Example 9 FVIII-HC was prepared as described above and thus modified by mixing 50 μm of mercaptoethanol into EDTA-e create intestinal buffer and dialysis buffer. After dilution, recombination with FVI I I-HC samples was allowed to incubate in buffer C at room temperature with the addition of mercaptoethanol to 35 μM, MnCl 2 to 5 mM, and FVIII-LC 22 FVIII-LC:

Up to Ag unit / ml.

13 100107

Table 3 shows recombination with two types of FVIII samples.

Table 3 FVIII-HC FVIII-HC: Ag units / ml% FVIII: C in a recombination mixture to FVI I I-HC: Ag after 20 hours Sample 1, prepared as described above 2.59 31 Sample 2, prepared as described above 3.31 27 Sample 3, prepared with ME as described in this example 3.00 89

Example 10

The incubation mixture of the following composition was prepared in buffer C from individual FVII I fragments: 60 units / ml FVIII-LC, 60 units / ml FVIII-HC, 50 mM CaCl 2, 2 units / ml FX.

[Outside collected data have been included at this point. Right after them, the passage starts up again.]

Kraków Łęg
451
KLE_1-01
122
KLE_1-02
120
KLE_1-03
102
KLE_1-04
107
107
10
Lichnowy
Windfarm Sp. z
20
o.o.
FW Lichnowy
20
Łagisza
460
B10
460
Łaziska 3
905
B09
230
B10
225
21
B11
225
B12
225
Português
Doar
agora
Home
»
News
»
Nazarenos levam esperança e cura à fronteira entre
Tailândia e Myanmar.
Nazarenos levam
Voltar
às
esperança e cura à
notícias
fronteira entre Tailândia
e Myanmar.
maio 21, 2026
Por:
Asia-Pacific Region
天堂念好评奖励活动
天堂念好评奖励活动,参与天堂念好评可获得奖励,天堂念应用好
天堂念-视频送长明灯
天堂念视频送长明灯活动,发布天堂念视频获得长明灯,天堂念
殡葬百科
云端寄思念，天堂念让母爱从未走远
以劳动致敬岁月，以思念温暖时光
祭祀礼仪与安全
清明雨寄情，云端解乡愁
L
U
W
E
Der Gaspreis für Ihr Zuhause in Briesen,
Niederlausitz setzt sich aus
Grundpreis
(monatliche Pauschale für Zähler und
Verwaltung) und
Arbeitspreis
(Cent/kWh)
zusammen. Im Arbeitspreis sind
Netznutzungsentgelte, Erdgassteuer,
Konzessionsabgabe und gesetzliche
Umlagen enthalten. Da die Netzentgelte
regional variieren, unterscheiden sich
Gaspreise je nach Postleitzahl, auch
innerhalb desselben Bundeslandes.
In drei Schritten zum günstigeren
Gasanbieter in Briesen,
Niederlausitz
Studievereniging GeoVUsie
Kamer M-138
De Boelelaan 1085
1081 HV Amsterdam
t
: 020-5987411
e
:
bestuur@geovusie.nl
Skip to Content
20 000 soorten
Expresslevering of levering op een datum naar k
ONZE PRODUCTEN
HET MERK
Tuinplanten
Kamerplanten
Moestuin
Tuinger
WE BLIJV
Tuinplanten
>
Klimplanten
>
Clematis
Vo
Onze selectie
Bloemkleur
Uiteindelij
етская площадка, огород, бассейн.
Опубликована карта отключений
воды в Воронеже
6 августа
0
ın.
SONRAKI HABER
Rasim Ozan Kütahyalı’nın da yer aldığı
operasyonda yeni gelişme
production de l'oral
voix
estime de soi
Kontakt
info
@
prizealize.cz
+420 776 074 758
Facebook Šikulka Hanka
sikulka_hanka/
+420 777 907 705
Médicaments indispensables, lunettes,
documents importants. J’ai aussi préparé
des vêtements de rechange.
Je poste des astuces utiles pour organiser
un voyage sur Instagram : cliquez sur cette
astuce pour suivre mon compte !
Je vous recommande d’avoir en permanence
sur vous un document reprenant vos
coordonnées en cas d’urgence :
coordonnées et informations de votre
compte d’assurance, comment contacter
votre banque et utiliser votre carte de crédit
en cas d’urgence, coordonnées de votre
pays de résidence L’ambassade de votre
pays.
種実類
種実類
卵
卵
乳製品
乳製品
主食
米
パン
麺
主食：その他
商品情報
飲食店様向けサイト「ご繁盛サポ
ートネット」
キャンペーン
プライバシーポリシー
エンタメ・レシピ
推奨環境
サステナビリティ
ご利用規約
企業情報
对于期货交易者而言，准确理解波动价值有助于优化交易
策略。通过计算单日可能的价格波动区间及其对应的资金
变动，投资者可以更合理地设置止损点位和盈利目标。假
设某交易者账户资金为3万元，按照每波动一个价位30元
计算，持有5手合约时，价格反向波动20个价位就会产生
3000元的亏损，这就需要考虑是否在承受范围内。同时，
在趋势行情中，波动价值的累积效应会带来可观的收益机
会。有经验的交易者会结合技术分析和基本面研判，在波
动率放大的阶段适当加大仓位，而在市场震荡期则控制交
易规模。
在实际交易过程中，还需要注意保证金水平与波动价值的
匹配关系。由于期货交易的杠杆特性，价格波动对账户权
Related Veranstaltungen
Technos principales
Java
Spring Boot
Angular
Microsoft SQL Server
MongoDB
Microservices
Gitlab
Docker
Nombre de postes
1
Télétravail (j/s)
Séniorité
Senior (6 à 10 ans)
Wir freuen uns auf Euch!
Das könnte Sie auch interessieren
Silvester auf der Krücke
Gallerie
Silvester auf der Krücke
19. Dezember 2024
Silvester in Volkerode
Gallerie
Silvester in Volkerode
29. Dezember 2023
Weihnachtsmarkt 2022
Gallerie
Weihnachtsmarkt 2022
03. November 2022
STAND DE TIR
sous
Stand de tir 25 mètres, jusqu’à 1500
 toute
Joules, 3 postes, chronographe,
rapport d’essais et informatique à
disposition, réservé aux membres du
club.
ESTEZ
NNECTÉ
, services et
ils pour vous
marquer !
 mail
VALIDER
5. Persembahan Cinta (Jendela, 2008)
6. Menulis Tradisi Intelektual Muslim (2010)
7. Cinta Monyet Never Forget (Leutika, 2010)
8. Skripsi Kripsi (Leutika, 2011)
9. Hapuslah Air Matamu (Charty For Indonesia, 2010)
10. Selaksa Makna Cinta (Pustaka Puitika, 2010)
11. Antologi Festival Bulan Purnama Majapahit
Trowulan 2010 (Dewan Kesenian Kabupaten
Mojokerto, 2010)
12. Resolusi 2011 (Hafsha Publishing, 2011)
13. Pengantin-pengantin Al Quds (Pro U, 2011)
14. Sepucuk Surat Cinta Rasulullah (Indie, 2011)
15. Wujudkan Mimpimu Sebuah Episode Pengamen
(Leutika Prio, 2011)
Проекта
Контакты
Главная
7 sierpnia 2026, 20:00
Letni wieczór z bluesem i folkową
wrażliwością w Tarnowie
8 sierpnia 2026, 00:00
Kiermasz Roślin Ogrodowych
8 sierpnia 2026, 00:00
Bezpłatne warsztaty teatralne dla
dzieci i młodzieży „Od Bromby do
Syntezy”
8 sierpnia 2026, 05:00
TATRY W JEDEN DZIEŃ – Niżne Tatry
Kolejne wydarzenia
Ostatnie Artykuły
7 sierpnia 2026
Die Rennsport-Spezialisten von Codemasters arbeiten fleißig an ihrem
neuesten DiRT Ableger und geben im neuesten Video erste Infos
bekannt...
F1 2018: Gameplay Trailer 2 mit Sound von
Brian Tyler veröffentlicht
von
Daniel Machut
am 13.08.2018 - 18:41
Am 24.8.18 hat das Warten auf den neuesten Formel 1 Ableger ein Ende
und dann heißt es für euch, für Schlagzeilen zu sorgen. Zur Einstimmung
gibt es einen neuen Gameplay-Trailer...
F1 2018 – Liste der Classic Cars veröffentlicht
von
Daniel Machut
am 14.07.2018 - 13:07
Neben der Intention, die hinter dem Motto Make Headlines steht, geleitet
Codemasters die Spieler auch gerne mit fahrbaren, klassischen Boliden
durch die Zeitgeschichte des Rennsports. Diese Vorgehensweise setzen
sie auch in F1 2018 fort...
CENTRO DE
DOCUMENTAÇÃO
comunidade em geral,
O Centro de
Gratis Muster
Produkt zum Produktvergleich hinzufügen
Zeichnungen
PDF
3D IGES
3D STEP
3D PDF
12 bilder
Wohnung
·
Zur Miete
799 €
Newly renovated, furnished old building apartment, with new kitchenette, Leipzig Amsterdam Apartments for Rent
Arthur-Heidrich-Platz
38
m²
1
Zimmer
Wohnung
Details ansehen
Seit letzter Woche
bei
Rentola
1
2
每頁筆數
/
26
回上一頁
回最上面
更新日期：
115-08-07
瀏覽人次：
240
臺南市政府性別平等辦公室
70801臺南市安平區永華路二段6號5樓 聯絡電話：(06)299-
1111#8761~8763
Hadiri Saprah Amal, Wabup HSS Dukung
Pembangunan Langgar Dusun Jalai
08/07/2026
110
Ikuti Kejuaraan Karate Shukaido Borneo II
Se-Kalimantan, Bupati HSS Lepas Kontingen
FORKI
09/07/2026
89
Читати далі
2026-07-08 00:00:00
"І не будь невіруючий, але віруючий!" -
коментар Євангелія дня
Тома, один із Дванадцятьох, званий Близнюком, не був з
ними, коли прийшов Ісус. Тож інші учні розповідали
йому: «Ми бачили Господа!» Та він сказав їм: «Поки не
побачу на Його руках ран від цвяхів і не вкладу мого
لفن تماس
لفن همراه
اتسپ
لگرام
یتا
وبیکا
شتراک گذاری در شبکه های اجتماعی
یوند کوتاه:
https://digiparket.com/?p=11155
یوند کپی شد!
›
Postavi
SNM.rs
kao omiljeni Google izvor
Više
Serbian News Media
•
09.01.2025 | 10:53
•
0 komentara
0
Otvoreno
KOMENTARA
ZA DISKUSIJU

After incubation for 20 hours at room temperature, 6.9 FVII I: C units / ml were measured. From the corresponding incubation mixture without FX, 0.59 FVII I: C units / ml was measured after 20 hours of incubation at 20 ° C.

Claims (11)

100107 A process for the preparation of a coagulation enhancing complex between an N-terminal fragment of factor VIII having a molecular weight of 92 to 210 kD and a C-terminal fragment of factor VIII having a molecular weight of 80 to 70 kD, wherein the individual naturally occurring amino acids in one or both fragments may, if desired. be omitted or replaced by other amino acids, characterized in that the two fragments are reacted with each other in the presence of a coagulant. The method of claim 1, wherein the N-terminal fragment is a heavy chain having a molecular weight of about 92 kD and the C-terminal fragment is a light chain having a molecular weight of about 80 kD. A method according to claim 1, characterized in that one or more cys amino acids in at least one of the fragments are replaced by serine. Process according to Claim 3, characterized in that the fragment having a molecular weight of 92 to 210 kD or the fragment having a molecular weight of 80 to 70 kD, or both, have been treated with an agent which shows reactivity with the group -SH and / or - For SS-containing compounds. Method according to Claim 4, characterized in that one or both of the fragments is produced biosynthetically. Process according to any one of Claims 1 to 5, characterized in that the complexing agent comprises one or more divalent metal ions. Process according to Claim 6, characterized in that the complexing agent is Mn 2+, Ca 2+ or Co 2+. Il 100107 Process according to any one of Claims 1 to 5, characterized in that the coagulant promoter is a mixture of a divalent metal ion and a component of the prothrombin complex, preferably FX. Process according to any one of Claims 1 to 5, characterized in that the complexing agent is a mixture consisting of a divalent metal ion and one or more components FIX, FIXa, FX or FXa. Process according to any one of Claims 1 to 5, characterized in that the complexing agent is a substance which shows reactivity towards compounds containing the group -SH and / or -S-S-. Process according to any one of Claims 1 to 5, characterized in that the complexing agent is a mixture of a divalent metal ion and a substance which shows reactivity towards compounds containing the group -SH and / or -S-S-.